I've been doing some questions but answers not provided so I was wondering if my answers are correct
a) given that a[i....j] is an integer array with n elements and x is an integer
int front, back;
while(i <= j) {
front = (i + j) / 3;
back = 2 * (i + j) / 3;
if(a[front] == x)
return front;
if (a[back] ==x)
return back;
if(x < a[front])
j = front - 1;
else if(x > a[back])
i = back+1;
else {
j = back-1;
i = front + 1;
}
}
My answer would be O(1) but I have a feeling I'm wrong.
B)
public static void whatIs(int n) {
if (n > 0)
System.out.print(n+" "+whatIs(n/2)+" "+whatIs(n/2));
}
ans: I'm not sure whether is it log4n or logn since recursion happens twice.
A) Yes. O(1) is wrong. You are going around the loop a number of times that depends on i, j, x ... and the contents of the array. Work out how many times you go around the loop in the best and worst cases.

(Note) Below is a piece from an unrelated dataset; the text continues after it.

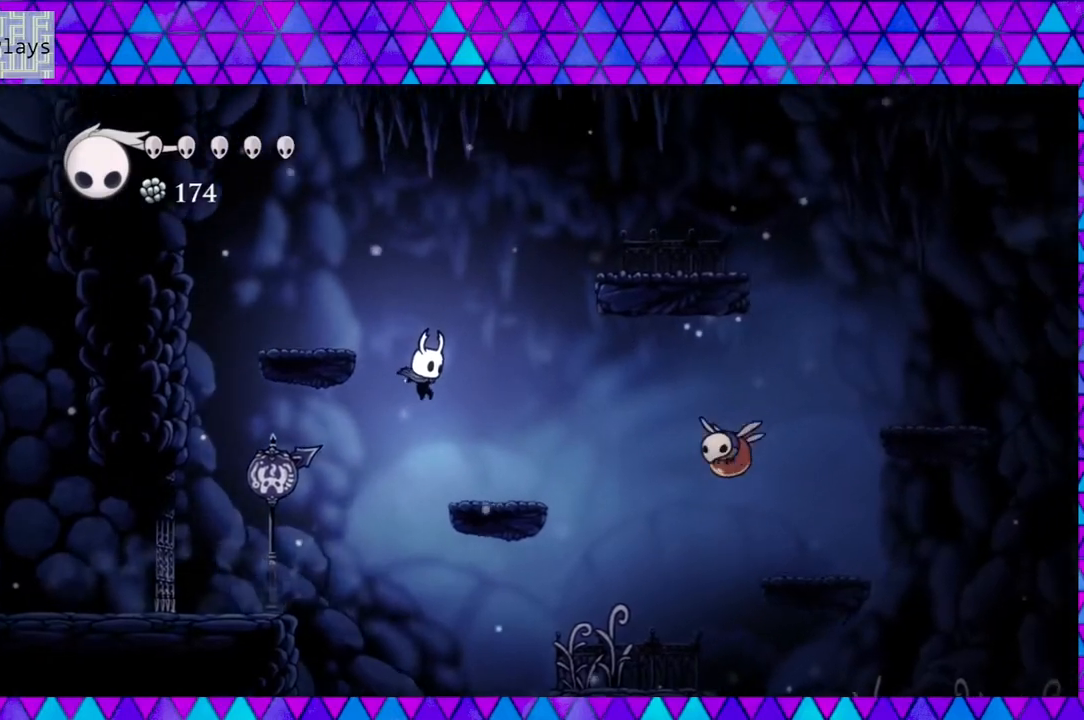
{"buttons": [], "left_stick": "left", "right_stick": "down", "events": [[67, "B", "up"], [283, "DPAD_RIGHT", "up"]]}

B) Simplify log(4*n) using log(a*b) -> log(a) + log(b) (basic high-school mathematics) and then apply the definition of big O.

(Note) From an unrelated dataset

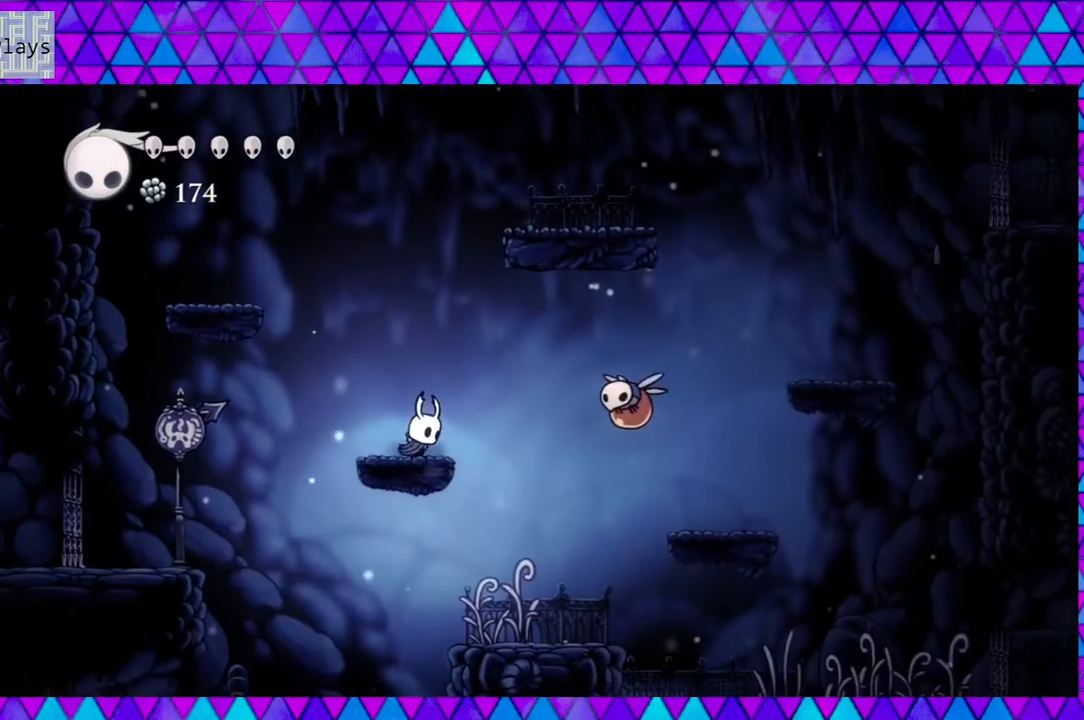
{"buttons": [], "left_stick": "left", "right_stick": "down", "events": []}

But that isn't the right answer either. Once again, you should go back to first principles and count the number of times that the method gets called for a given value of the parameter n. And do a proof by induction.
Both answers are incorrect.
In the first example on each iteration either you find the number or you shrink the length of the interval by 1/3. I.e. if the length used to be n you make it (2/3)*n. Worst case you find x on the last iteration - when the length of the interval is 1. So just like with binary search the complexity is calculated via a log: the complexity is O(log3/2(n)) and this in fact is simply O(log(n))

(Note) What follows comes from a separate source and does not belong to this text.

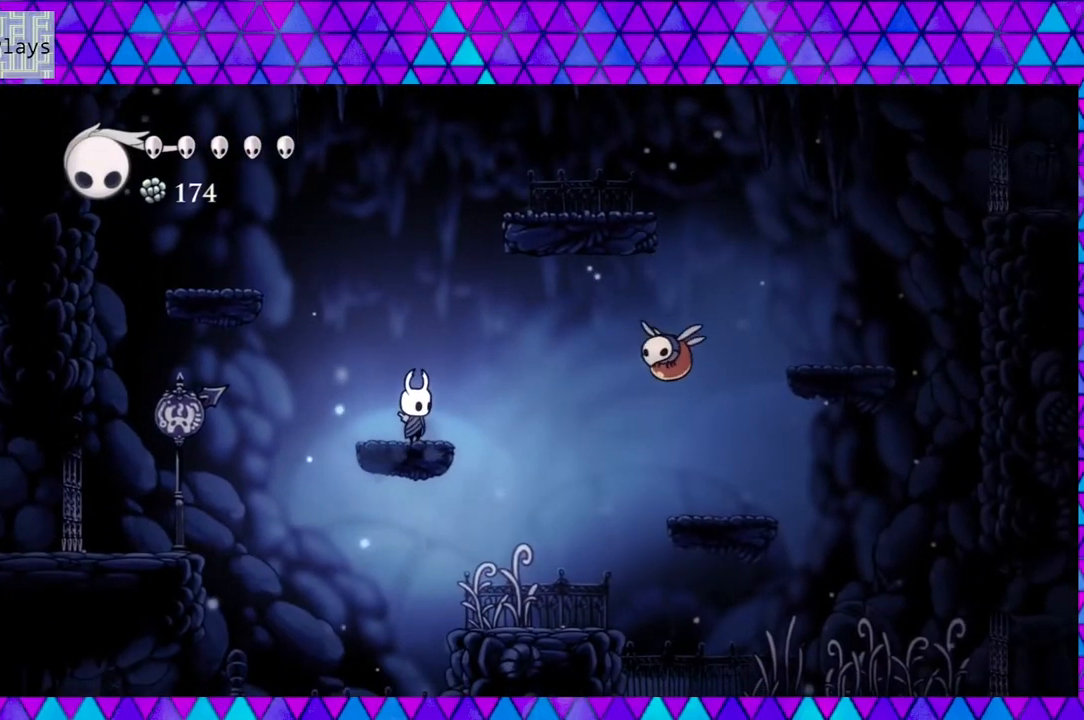
{"buttons": [], "left_stick": "left", "right_stick": "down", "events": []}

In the second example for a given number n you perform twice the number of operations needed for n/2. Start from n = 0 and n = 1 and use induction to prove the complexity is in fact O(n).
Hope this helps.
A) This algorithm seems similar to the Golden section search. When analyzing complexity, it's sometimes easier to imagine what would happen if we would extend the data structure, rather than contracting it. Think of it like this: Every loop removes a third from the search interval. That means, that if we know exactly how long time it takes for a certain length, we could add 50% more if we're allowed to loop once more – an exponential growth. Thus, the search algorithm must have complexity O(log n).
B) Every time we add a "layer" of function calls, we need to double the number of them (since the function always calls itself twice). In other words, given a certain length and time consumption, doubling n also requires twice as many function calls in the last layer. The algorithm is O(n).